Long Time No See Film français de Pierre Filmon (2019), avec Laëtitia Eïdo, Pierre Rochefort, Ronald Guttman, Estéban… 1h15. Sortie le 10 novembre 2021.



Laëtitia Eïdo



Auteur d’un documentaire remarquable consacré à l’un des plus grands chefs opérateurs de son époque, Close Encounters with Vilmos Zsigmond (2016), Pierre Filmon (quel meilleur patronyme pour un cinéphile devenu cinéaste ?) s’aventure aujourd’hui du côté de la fiction avec un projet d’une modestie qui lui ressemble. Dans le cadre rigoureux de la règle des trois unités, cet exercice de style élégant orchestre les retrouvailles fugaces d’un homme et d’une femme en correspondance à la gare d’Austerlitz. Une histoire d’amour en pointillés qui possède un avant et un après, mais aussi deux ailleurs dissemblables. Neuf ans après leur première rencontre, ils savent que leur avenir ne dépend plus que d’eux. Au fil de cette conversation à bâtons rompus, vont affleurer des joies et des peines. Des regrets et des remords aussi. En circonscrivant son film dans un cadre aussi balisé, le cinéaste évite habilement tous les pièges dramaturgiques du huis clos à ciel ouvert.
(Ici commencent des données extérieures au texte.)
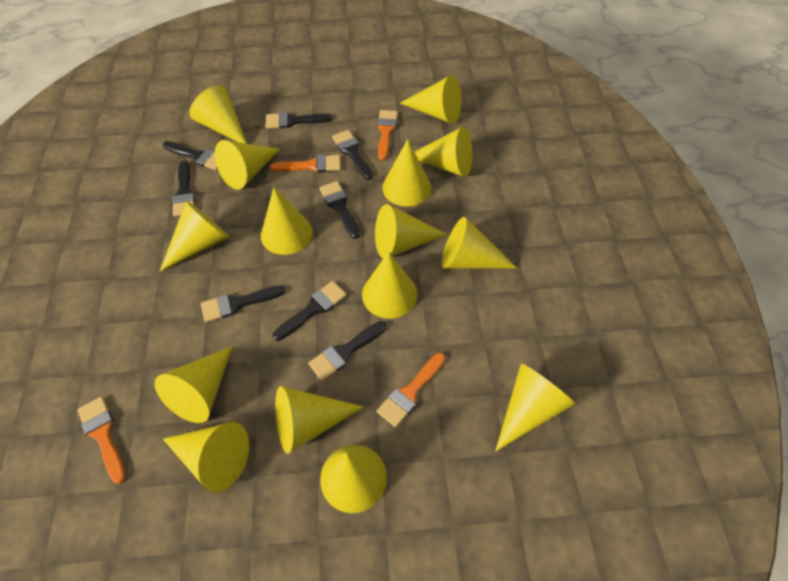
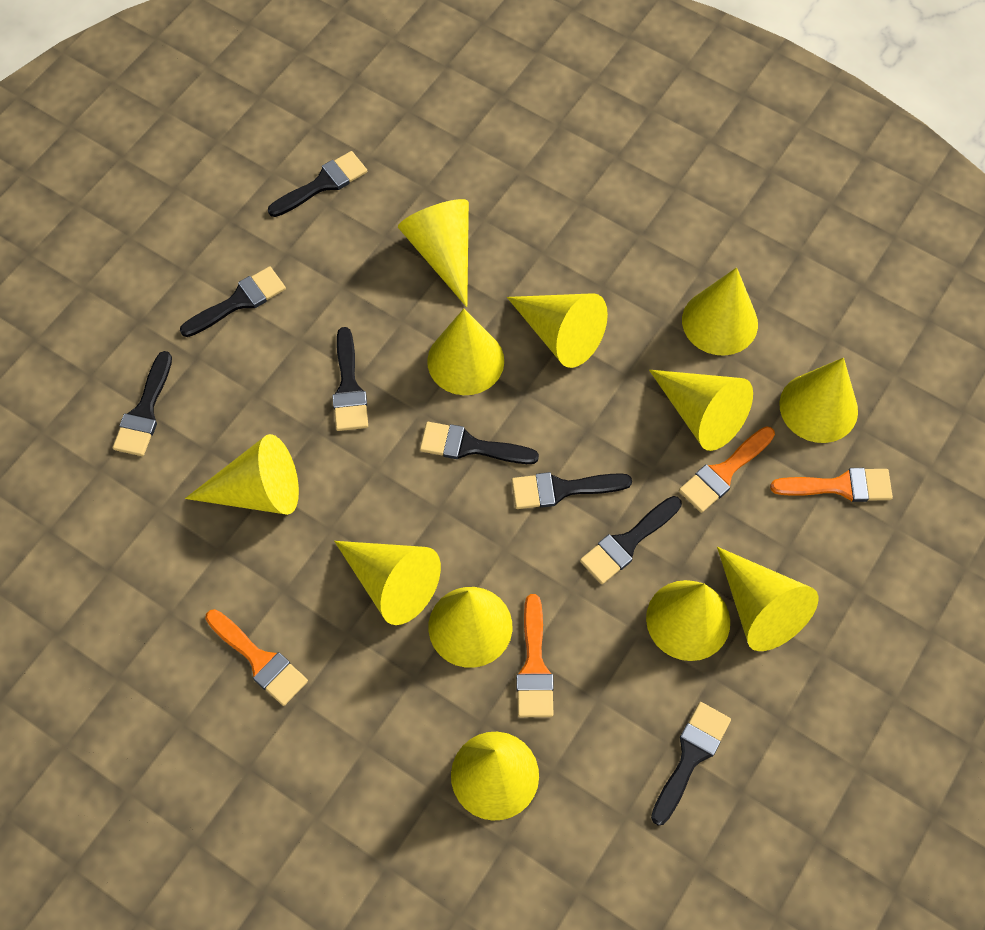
yellow cone: 15 -> 12

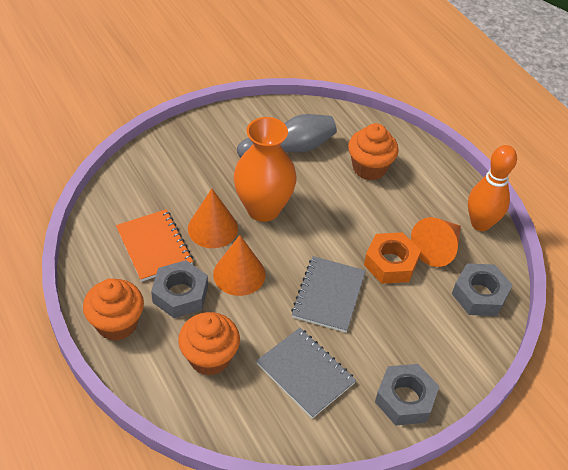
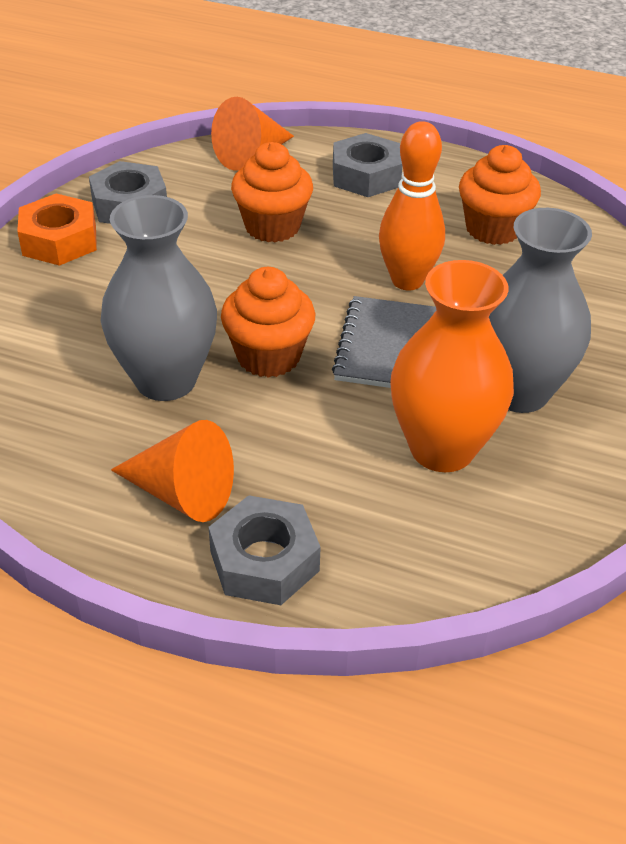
grey bowling pin: 1 -> 0
grey notebook: 2 -> 1
grey vase: 0 -> 2
orange cone: 3 -> 2
orange notebook: 1 -> 0

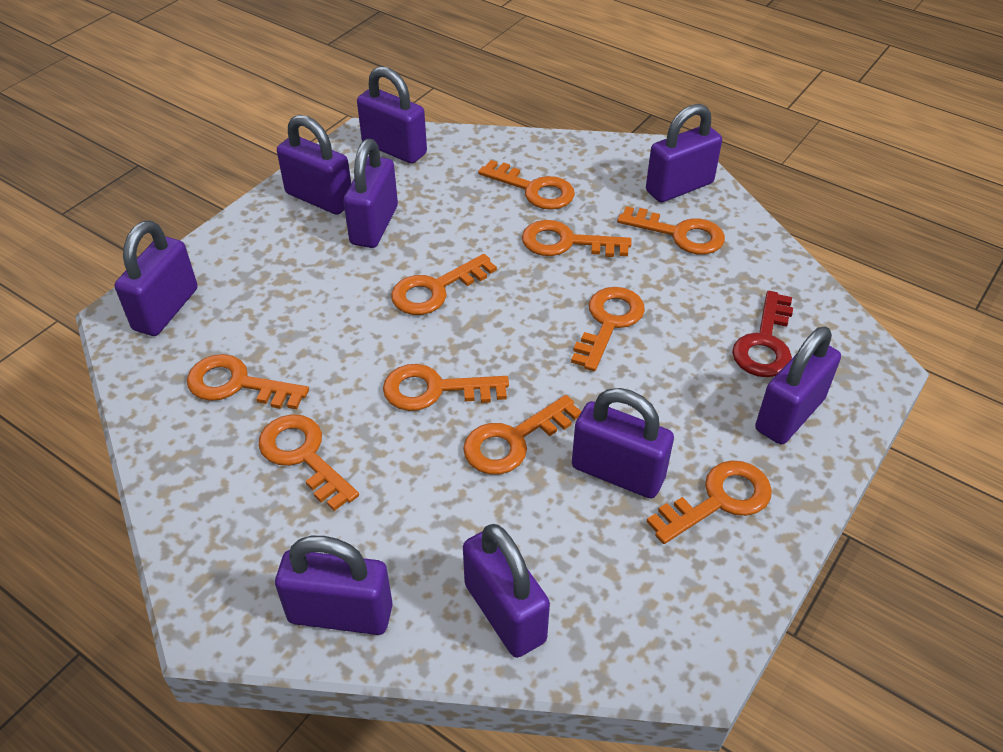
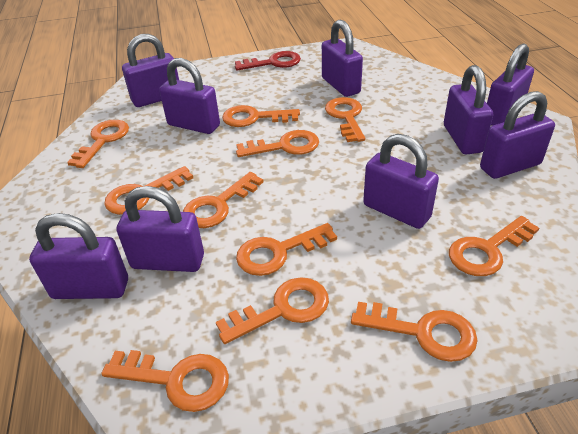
orange key: 10 -> 11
Résultat : son film ne pourrait à aucun moment être du théâtre et il exploite habilement des ressources topographiques propices aux déambulations.



Pierre Rochefort et Laëtitia Eïdo



Au-delà des contraintes que suppose son parti pris, Entre deux trains s’appuie sur deux atouts maîtres. Le premier est un scénario qui accorde évidemment un rôle prépondérant au dialogue. Le second réside dans la nature de ses interprètes dont la notoriété n’écrase à aucun moment leur personnage. Pierre Rochefort excelle sur le registre d’une retenue élégante qui faisait déjà tout le prix du couple qu’il formait avec Louise Bourgoin dans Un beau dimanche (2014) de Nicole Garcia. Face à lui, Laëtitia Eïdo impose son élégance naturelle avec une assurance qui se lézarde sous le poids des sentiments. C’est par le trouble qu’il exprime que ce couple réussit à nous toucher et à aller bien au-delà de cette brève rencontre, toute en retenue et en non-dits. Il y a de Rohmer mais aussi de Mouret dans ce marivaudage tiré au cordeau qui évite soigneusement les mots d’auteur au profit d’une quotidienneté immédiate nourrie de ces petits rien qui donnent parfois tant de prix à la vie.